This particular myth springs from a desire on the part of one author (we all know who, right?) to show how historical combat was completely different from what Hollywood showed on the big screen without actually doing the research necessary to understand the problem. Additionally, some folks have noticed that relatively few extant swords have much edge damage, thus leading them to believe edges were not used for displacement in the middle ages. There is also a certain sense of value operating here: someone buys an expensive sword and he can not imagine letting it get all hacked up, so he transfers that reticence to his medieval ancestor.
As logical as all of that might seem, careful research shows it is simply not true. Hollywood doing something does not automatically make it wrong (suspect yes, but not necessarily wrong), and most extant swords probably were not used for fighting; only the nicer pieces tend to survive. Moreover, we know swords often got hacked up; read this quote from a fifteenth-century chronicle:
"...and after the battle his sword was all but ruined. The beautifully gilded hilt had been bent and nearly wrenched free and the blade all notched and toothed like a saw" (Gutierre Diaz de Gamez, The Unconquered Knight: A Chronicle of the Deeds of Don Pero Nino, tr. John Evans, In Parenthesis Publications, 2000, p.16).
Then we look in the Fechtbücher themselves. The German sources do not say much on the subject, but George Silver does; in his “Brief Instructions” he says: “...ward his blow with the edge of your sword” (fol. 24r). You can not get much more clear than that, and he is not alone—other authors say the same thing.
Edited to add another master's instructions:
“All cuts must be parried with the edge. The reason: Because, if one parries with the flat, the parry can be easily cut aside, and thus a strike can be achieved.”-- Erhardus Henning; Short Yet Thorough Instruction on Cut-Fencing, 1658.Why displace with the edge? The fact is that while you might get a nick in your blade, you have to remember that you will normally displace with your strong and cut with your weak, so nicks on the strong have little effect on the sword’s efficacy. Worse, if you displace with the flat of your blade you are much more likely to break it. Consider a wooden board: If you strike the edge you are much less likely to break the board than you are if you strike the flat—it is simple physics.

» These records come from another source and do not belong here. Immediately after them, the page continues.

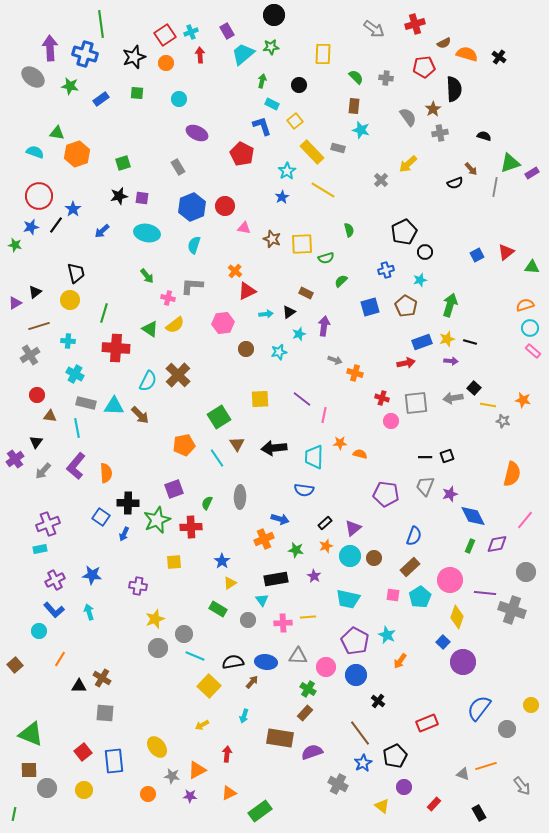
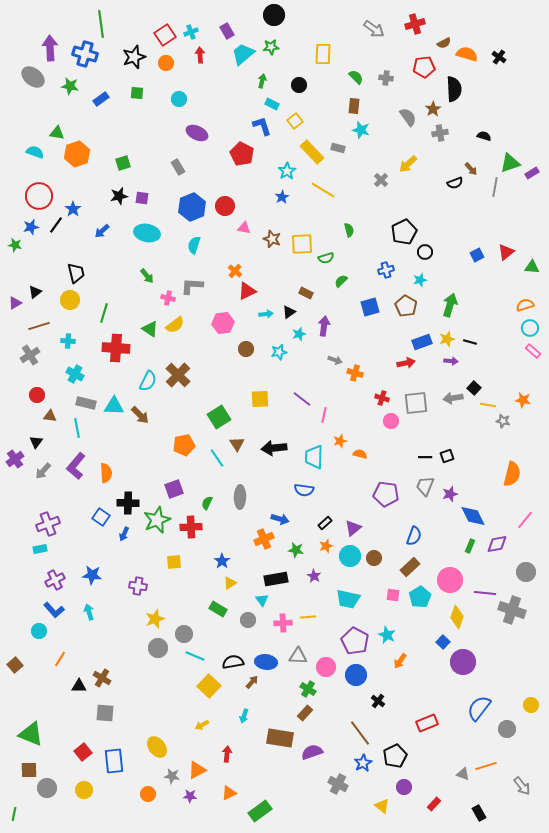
orange star at (340, 443): moved 2 px up; rotated 16 degrees counterclockwise
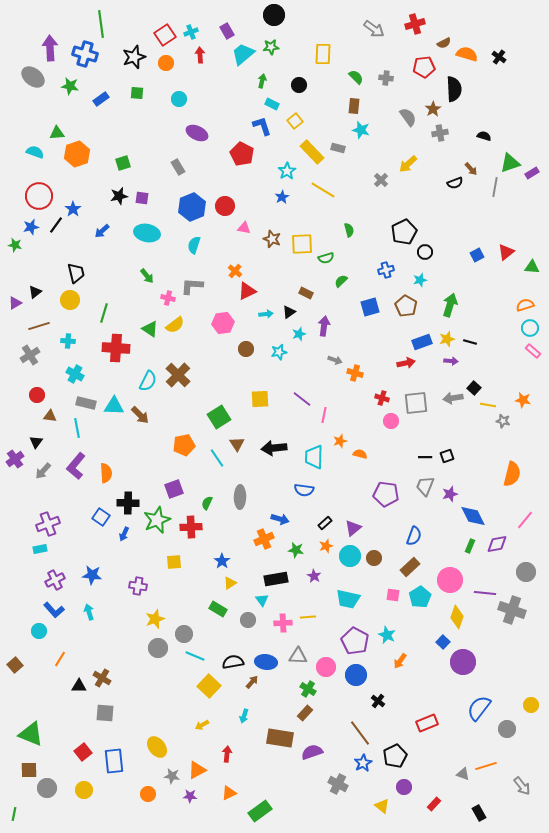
green triangle at (57, 133): rotated 14 degrees counterclockwise
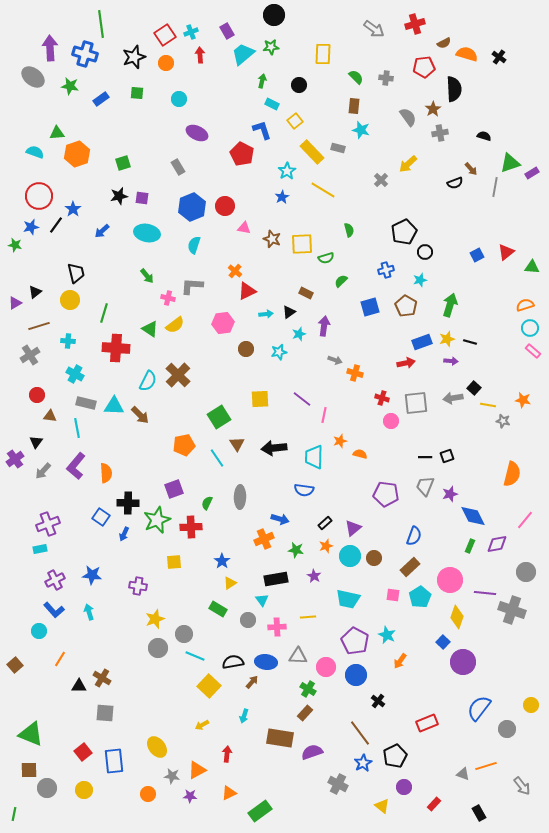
blue L-shape at (262, 126): moved 4 px down
pink cross at (283, 623): moved 6 px left, 4 px down
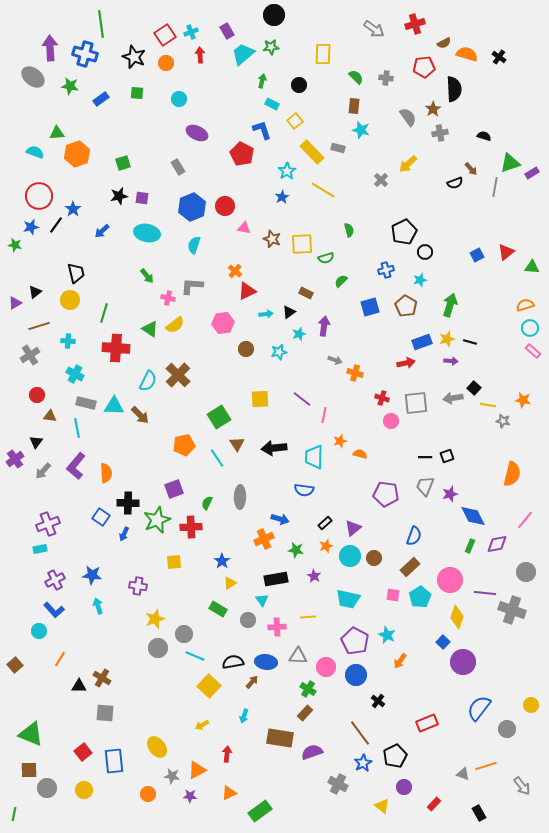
black star at (134, 57): rotated 30 degrees counterclockwise
cyan arrow at (89, 612): moved 9 px right, 6 px up
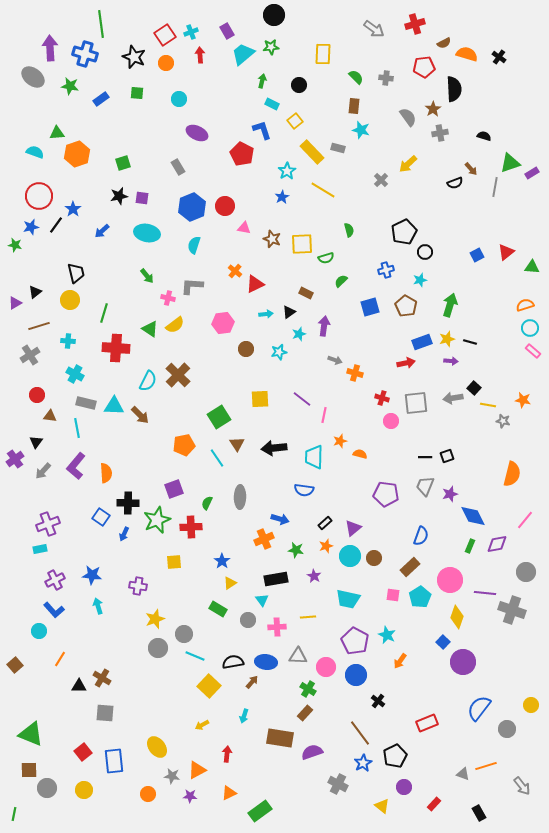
red triangle at (247, 291): moved 8 px right, 7 px up
blue semicircle at (414, 536): moved 7 px right
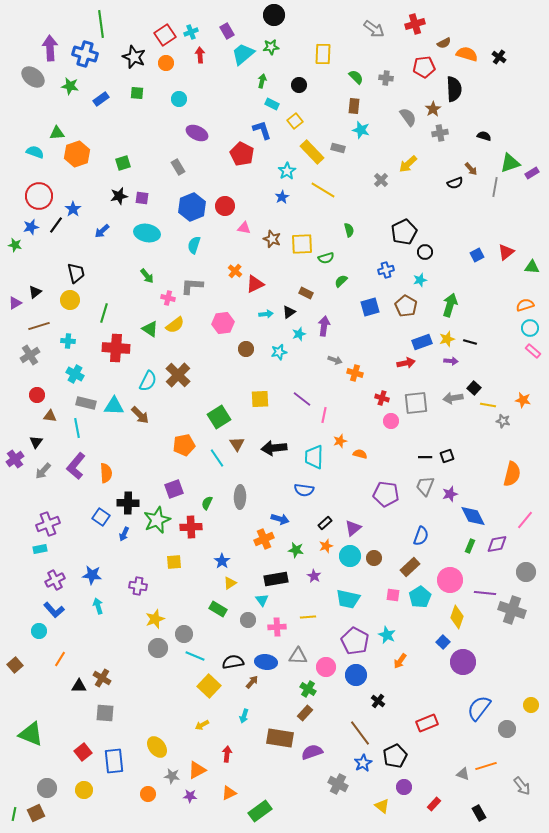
brown square at (29, 770): moved 7 px right, 43 px down; rotated 24 degrees counterclockwise
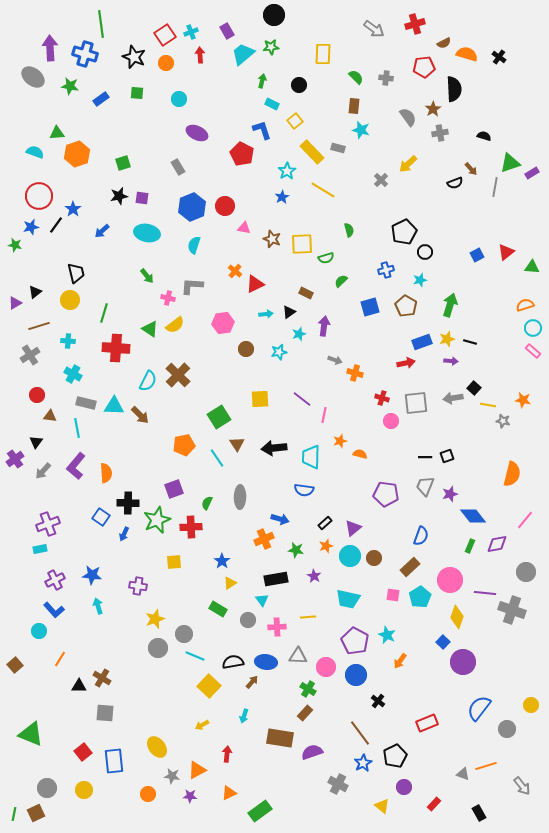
cyan circle at (530, 328): moved 3 px right
cyan cross at (75, 374): moved 2 px left
cyan trapezoid at (314, 457): moved 3 px left
blue diamond at (473, 516): rotated 12 degrees counterclockwise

Moreover, edge displacements are stronger than ones with the flat. Try this experiment: Get a practice sword (not a sharp one) and hold it normally. Now have a friend push against the edge while your resist, then try again with him pushing against the flat: Surprise! It is much easier to resist his push with your edge because that is the direction in which your grip is strongest. Thus, if you try to displace with the flat of your sword there is a chance your opponent will be able to simply blast through your defense.
So while you might not normally go out of your way to displace edge to edge, in many techniques it is perfectly normal; the Zornhau is a perfect example of this. And, as you can see, there is no reason to twist the principles of fighting completely out of their natural order in order to avoid doing something that is not only natural, but perfectly safe.